Convert Two Floats to Two Integers
#include <xmmintrin.h>
#include <mmintrin.h>
void convert_two_floats_to_two_ints(void)
{
__m128 values = _mm_set_ps(0.0f, 0.0f, 7.9f, 3.2f);
__m64 rounded = _mm_cvtps_pi32(values);
__m64 truncated = _mm_cvttps_pi32(values);
_mm_empty();
}
The rounded version uses MXCSR rounding. The truncating version discards the fractional part.
Common Mistakes
Mistake 1: Confusing Rounded and Truncating Conversions
This is probably the most common mistake.
int a = _mm_cvtss_si32(_mm_set_ss(2.9f)); // usually 3
int b = _mm_cvttss_si32(_mm_set_ss(2.9f)); // 2
If you expected both to return 2, the wrong instruction was used.
Use the TT version when you want truncation.
Mistake 2: Forgetting That Some Instructions Use MMX
These intrinsics use __m64:
_mm_cvtpi32_ps
_mm_cvtps_pi32
_mm_cvttps_pi32
They touch MMX state.
Call _mm_empty() after using them if the program may later use x87 floating-point code.
Mistake 3: Expecting All Four XMM Lanes to Be Overwritten
CVTSI2SS only modifies the lowest float lane.
CVTPI2PS only modifies the lower two float lanes.
The remaining lanes are preserved from the input XMM register.
Always initialize the input register deliberately.
Mistake 4: Using Original SSE Conversions in New Code Without Considering SSE2
For modern x86 code, SSE2 usually gives a cleaner solution because it supports XMM integer registers through __m128i.
Instead of converting through MMX, prefer XMM-only conversion paths when SSE2 is available.
Mistake 5: Assuming Floating-Point to Integer Conversion Always Succeeds
If a floating-point value is too large to fit in the destination integer type, the result is not a normal saturated integer conversion.
SSE conversion instructions have defined exception behavior and special invalid results depending on the instruction and exception masking.

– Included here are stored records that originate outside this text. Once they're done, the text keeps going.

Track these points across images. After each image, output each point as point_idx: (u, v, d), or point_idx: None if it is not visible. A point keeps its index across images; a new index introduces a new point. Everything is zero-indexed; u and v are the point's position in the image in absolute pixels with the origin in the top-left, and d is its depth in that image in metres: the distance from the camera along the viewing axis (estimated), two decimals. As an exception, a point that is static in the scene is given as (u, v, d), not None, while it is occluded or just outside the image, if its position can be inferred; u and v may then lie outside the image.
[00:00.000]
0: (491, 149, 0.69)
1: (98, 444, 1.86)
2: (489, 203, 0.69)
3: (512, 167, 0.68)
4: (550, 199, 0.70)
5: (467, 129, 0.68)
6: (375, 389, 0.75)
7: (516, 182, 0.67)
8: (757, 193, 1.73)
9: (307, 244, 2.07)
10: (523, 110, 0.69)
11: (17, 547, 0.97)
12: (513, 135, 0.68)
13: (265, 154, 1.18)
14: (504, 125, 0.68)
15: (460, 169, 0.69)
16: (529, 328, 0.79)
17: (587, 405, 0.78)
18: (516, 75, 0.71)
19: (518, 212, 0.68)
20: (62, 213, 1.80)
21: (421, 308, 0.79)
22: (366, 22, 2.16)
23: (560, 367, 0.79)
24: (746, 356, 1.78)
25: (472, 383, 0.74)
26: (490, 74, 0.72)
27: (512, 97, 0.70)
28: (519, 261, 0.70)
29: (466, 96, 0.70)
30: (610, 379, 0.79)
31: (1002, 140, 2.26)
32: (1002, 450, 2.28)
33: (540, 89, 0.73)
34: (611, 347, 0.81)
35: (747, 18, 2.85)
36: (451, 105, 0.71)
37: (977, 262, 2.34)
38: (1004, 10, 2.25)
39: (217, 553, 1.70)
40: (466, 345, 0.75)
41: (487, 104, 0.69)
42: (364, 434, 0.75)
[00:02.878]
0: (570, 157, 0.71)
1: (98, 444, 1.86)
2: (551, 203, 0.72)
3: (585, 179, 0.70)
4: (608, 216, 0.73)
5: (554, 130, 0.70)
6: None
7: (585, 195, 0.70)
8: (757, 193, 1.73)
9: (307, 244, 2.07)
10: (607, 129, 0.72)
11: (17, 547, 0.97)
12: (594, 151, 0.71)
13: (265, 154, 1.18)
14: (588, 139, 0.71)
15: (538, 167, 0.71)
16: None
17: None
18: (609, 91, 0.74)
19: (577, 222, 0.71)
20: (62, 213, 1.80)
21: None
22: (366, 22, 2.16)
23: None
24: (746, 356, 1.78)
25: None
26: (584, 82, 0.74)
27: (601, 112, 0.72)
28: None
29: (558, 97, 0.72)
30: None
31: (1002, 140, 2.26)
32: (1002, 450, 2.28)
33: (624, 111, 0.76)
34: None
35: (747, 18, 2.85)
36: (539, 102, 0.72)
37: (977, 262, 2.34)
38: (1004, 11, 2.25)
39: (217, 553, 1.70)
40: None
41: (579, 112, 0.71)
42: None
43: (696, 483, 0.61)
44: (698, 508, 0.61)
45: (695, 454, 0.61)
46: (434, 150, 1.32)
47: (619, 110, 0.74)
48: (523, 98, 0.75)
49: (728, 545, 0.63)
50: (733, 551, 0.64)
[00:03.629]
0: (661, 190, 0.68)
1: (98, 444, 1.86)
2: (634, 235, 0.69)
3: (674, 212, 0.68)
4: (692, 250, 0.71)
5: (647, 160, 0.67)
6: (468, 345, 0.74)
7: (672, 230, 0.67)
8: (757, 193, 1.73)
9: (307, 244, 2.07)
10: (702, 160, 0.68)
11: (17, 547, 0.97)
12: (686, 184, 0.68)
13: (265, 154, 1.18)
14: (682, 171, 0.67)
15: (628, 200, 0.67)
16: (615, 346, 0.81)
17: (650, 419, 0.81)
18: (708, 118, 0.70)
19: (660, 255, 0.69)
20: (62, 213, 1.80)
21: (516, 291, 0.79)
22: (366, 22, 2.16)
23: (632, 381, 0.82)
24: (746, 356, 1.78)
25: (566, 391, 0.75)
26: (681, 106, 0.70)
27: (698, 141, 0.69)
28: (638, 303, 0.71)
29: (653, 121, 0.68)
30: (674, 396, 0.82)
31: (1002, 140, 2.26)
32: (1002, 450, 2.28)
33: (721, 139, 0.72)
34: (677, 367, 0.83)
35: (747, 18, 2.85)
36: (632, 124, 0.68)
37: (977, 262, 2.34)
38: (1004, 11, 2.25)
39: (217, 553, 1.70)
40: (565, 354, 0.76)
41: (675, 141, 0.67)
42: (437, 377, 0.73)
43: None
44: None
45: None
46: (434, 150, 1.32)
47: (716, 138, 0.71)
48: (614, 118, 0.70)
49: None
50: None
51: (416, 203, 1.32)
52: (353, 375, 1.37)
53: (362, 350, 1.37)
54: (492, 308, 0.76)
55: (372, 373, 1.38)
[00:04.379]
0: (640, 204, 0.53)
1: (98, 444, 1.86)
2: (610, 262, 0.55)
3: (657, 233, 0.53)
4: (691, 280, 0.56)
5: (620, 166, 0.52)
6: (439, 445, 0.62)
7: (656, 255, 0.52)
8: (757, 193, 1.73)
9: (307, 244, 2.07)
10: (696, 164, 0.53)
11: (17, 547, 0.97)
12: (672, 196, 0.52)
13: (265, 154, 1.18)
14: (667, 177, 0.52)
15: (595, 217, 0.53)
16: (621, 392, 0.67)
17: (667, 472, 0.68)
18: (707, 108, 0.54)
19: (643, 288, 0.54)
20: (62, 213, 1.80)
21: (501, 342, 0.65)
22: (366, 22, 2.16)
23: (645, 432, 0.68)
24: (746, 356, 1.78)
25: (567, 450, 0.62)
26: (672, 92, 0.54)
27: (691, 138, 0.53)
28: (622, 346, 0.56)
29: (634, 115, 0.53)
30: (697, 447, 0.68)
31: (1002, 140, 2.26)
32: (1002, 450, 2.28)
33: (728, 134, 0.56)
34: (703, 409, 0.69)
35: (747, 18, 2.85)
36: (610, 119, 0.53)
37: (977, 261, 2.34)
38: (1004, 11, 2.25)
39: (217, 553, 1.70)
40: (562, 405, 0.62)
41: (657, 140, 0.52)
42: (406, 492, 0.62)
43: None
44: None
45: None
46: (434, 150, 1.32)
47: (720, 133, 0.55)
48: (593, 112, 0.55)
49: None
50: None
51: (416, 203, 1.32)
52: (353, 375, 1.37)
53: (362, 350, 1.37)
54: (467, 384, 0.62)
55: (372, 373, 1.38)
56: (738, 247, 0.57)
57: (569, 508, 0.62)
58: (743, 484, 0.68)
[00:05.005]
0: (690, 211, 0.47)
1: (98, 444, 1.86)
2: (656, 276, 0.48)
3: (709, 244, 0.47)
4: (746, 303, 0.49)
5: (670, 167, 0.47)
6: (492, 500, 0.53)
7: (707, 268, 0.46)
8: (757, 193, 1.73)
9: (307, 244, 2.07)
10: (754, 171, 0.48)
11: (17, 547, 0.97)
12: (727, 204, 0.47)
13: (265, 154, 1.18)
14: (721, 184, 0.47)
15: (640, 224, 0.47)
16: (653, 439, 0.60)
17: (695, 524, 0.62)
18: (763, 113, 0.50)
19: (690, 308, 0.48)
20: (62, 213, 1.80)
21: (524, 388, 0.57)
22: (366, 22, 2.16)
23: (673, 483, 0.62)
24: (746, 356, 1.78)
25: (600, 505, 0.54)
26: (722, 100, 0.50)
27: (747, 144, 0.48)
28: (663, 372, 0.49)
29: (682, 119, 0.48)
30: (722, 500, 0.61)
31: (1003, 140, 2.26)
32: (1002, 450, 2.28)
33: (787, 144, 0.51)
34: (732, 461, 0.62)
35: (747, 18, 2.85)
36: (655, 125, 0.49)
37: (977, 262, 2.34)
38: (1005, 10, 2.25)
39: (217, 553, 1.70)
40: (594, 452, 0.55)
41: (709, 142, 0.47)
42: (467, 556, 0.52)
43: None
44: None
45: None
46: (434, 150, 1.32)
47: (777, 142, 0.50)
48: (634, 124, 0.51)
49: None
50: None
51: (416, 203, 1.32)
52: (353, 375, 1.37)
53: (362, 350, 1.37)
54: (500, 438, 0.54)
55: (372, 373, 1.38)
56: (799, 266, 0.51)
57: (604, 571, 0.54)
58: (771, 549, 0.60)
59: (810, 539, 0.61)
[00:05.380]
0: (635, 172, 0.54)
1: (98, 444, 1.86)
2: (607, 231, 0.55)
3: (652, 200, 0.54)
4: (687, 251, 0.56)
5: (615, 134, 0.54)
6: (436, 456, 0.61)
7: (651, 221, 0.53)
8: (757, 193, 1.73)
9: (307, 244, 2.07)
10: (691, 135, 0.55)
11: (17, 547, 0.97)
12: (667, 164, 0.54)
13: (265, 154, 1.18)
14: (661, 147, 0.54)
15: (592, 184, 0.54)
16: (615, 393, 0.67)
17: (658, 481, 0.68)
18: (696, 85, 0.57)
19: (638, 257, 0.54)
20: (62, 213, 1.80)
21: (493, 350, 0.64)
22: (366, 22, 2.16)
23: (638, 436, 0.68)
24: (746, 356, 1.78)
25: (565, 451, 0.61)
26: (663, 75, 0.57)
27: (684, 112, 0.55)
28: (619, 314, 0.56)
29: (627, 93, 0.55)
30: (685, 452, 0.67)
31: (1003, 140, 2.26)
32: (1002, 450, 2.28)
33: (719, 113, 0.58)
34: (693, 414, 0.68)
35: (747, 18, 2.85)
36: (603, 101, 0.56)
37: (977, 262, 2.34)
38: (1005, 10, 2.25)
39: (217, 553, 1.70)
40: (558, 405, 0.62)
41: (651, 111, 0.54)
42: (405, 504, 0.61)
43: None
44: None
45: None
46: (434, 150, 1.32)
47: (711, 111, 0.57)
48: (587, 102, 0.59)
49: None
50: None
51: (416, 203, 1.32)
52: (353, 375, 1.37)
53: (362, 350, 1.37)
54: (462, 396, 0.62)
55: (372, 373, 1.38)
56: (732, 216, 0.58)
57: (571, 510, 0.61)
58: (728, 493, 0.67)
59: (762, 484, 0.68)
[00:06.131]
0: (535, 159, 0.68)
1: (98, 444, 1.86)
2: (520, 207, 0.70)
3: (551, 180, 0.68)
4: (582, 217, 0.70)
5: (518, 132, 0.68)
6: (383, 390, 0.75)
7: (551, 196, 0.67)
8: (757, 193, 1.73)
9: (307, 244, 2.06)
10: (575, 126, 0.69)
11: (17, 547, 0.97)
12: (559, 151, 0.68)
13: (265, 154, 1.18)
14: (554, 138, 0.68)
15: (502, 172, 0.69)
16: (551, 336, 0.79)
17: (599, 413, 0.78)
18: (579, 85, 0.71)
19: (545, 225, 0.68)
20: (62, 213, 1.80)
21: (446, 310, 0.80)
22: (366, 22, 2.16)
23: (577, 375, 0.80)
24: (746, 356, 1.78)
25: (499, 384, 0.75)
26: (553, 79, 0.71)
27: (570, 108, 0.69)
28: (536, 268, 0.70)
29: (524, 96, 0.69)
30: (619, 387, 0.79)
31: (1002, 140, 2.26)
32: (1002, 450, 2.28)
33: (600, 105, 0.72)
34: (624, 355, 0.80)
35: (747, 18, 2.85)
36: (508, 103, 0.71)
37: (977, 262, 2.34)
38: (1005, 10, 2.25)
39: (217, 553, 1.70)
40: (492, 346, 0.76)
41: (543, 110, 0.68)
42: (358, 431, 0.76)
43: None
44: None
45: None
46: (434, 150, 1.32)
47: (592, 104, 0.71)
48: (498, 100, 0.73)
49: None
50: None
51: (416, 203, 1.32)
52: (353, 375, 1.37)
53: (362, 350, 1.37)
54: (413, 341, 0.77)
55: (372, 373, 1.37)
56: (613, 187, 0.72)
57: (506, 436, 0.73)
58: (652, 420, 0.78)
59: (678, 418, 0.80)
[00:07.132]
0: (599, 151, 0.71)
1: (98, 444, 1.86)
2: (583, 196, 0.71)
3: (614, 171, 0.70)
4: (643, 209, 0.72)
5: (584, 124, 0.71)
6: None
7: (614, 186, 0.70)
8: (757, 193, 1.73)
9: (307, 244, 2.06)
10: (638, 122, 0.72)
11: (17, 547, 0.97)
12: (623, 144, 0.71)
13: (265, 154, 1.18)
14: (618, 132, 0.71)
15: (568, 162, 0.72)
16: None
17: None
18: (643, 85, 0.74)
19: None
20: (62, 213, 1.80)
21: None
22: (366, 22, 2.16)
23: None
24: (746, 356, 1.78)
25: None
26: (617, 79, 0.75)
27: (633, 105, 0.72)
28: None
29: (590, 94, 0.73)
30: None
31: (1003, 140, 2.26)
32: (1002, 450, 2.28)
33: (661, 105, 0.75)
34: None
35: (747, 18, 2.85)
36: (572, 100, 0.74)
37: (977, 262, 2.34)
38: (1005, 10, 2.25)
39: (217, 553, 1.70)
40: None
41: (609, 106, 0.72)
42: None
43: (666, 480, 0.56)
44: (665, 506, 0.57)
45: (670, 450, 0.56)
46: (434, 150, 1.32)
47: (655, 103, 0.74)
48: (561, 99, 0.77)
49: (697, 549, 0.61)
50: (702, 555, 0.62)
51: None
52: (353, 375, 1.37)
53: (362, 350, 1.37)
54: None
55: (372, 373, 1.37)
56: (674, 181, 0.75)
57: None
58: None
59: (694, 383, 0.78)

If your input may be outside the integer range, clamp it before conversion.
Best Practices
Use the original SSE conversion instructions when:
- maintaining old SSE/MMX code;
- converting between MMX integer data and XMM floating-point data;
- writing educational code that demonstrates the original SSE programming model;
- working with legacy image, audio, or video processing routines.
Prefer SSE2 or later when:
- writing new x86-64 code;
- converting packed integers to packed floats entirely within XMM registers;
- avoiding MMX state cleanup;
- processing four or more 32-bit values at a time;
- building portable modern SIMD code.
Use truncating conversions when:
- you want C-style float-to-int behavior;
- you want to discard the fractional part;
- the current MXCSR rounding mode should not affect the result.

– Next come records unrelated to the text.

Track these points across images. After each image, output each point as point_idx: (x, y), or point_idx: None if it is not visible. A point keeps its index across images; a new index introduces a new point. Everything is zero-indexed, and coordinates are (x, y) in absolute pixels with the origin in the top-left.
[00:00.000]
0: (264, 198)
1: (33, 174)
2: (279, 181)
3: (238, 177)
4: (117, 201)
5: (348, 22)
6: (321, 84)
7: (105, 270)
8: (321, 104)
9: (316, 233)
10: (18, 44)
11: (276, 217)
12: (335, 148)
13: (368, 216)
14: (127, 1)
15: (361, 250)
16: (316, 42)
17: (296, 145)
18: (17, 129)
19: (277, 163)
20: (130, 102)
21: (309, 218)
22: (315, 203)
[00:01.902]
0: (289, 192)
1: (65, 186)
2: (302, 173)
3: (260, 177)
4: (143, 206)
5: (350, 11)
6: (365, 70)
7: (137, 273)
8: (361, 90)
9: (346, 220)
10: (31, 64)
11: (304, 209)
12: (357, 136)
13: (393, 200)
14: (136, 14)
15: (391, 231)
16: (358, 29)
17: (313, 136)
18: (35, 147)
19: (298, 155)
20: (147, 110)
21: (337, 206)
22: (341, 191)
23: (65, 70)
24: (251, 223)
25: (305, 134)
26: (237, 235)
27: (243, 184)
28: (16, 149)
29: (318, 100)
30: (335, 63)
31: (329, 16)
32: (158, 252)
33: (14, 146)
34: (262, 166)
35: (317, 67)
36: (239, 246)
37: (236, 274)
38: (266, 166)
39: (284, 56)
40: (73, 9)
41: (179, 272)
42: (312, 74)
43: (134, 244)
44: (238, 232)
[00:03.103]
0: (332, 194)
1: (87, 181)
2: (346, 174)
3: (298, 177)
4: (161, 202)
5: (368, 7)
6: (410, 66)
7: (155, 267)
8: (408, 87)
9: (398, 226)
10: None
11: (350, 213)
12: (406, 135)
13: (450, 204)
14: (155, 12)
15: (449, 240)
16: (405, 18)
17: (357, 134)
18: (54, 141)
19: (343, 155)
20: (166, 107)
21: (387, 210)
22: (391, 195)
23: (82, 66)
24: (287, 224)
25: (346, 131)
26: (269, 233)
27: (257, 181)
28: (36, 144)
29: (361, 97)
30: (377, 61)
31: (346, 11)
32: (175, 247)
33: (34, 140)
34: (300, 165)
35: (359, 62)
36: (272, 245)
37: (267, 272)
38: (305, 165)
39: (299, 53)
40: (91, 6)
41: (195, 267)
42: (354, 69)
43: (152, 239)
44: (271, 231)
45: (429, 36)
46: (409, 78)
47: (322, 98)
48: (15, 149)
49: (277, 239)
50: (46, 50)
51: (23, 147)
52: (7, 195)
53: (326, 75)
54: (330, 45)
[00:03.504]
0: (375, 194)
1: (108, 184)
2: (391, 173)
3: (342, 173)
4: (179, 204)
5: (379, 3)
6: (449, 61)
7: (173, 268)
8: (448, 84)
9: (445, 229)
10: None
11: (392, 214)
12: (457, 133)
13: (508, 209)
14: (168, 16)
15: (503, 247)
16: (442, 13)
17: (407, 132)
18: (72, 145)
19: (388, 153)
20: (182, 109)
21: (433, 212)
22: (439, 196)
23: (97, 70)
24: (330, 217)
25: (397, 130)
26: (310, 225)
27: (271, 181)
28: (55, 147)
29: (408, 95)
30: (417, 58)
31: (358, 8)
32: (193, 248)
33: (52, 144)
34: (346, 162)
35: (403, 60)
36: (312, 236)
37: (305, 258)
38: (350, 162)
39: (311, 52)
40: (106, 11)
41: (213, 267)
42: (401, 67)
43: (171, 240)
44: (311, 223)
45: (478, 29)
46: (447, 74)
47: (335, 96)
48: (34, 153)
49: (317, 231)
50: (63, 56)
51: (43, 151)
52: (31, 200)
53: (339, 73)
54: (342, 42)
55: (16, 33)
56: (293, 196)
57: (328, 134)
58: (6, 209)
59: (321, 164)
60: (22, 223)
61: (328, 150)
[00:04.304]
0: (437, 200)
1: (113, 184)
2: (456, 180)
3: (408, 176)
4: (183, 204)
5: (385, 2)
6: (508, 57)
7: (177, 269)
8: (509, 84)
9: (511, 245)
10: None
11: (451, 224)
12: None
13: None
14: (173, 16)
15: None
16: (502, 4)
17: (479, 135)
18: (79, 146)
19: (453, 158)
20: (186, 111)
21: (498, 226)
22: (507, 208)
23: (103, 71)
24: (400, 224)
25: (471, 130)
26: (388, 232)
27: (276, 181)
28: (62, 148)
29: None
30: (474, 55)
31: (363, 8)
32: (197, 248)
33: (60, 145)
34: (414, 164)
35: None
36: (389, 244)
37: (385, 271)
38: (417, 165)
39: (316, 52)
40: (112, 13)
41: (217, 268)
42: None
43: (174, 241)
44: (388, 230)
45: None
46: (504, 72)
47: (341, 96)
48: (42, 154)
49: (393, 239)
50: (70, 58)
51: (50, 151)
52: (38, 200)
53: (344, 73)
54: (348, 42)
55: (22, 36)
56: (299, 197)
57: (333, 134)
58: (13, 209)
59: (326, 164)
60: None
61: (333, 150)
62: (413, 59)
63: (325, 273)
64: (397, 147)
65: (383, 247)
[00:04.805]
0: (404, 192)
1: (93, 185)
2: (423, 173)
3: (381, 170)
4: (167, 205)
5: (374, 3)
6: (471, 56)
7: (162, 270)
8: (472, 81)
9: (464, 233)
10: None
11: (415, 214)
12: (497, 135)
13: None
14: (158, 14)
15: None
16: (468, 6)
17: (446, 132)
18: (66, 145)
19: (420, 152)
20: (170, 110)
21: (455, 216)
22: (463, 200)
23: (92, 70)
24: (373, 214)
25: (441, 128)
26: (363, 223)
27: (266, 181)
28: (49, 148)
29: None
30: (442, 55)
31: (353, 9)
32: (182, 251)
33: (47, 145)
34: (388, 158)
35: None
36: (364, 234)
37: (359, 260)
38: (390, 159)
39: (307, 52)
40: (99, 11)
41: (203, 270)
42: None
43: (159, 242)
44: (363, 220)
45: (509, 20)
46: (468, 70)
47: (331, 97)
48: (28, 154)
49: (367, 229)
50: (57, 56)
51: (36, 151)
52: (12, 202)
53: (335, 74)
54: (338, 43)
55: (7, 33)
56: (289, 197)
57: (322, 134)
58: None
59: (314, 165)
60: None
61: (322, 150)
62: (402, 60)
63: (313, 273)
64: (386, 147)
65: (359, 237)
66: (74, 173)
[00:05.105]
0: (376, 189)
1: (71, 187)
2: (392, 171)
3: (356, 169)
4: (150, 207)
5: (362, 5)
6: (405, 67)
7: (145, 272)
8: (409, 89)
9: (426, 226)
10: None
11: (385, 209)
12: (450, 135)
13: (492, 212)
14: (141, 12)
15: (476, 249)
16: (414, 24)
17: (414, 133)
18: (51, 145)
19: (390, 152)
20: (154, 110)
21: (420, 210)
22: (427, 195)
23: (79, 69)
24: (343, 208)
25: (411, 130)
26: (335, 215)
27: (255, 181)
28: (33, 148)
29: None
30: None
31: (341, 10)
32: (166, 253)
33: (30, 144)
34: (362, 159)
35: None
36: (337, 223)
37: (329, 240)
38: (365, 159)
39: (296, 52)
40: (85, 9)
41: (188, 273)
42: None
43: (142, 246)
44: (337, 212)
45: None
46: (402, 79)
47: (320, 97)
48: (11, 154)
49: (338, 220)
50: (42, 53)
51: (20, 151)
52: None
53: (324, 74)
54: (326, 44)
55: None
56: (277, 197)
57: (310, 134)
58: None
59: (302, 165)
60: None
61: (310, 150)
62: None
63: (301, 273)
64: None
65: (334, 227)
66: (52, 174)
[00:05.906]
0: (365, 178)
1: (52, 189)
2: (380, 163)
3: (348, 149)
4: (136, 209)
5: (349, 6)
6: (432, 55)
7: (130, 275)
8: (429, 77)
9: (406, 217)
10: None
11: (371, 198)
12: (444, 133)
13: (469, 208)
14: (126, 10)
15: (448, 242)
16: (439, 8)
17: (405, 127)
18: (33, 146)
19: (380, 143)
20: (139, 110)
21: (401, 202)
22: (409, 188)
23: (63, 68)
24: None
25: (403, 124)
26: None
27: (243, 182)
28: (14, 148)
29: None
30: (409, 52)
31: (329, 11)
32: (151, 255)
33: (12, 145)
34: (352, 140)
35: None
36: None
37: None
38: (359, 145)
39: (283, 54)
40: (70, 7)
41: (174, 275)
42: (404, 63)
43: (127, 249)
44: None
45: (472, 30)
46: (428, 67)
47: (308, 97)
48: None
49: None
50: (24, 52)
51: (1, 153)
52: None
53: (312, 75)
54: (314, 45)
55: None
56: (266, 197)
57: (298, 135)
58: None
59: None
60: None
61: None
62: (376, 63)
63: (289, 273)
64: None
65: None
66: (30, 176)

Use rounded conversions when:
- you explicitly want MXCSR-controlled rounding;
- the program deliberately manages the SSE rounding mode;
- numerical behavior requires round-to-nearest, floor, ceiling, or another MXCSR rounding mode.
Summary
SSE conversion instructions are the bridge between integer and floating-point SIMD code in the original SSE instruction set.
The key instructions are:
CVTPI2PS two packed 32-bit integers to two floats
CVTSI2SS one scalar integer to one scalar float
CVTPS2PI two floats to two packed 32-bit integers, rounded
CVTTPS2PI two floats to two packed 32-bit integers, truncated
CVTSS2SI one scalar float to one scalar integer, rounded
CVTTSS2SI one scalar float to one scalar integer, truncated
The three most important rules are:
- Use
CVTT...instructions when you need truncation toward zero. - Remember that some original SSE conversions use MMX registers and therefore require
_mm_empty(). - Prefer SSE2 or later for new code when you can keep integer and floating-point SIMD values entirely in XMM registers.
The original SSE conversion instructions are not the best target for most new code, but they are still important for understanding legacy SIMD routines and the transition from MMX to the modern SSE programming model.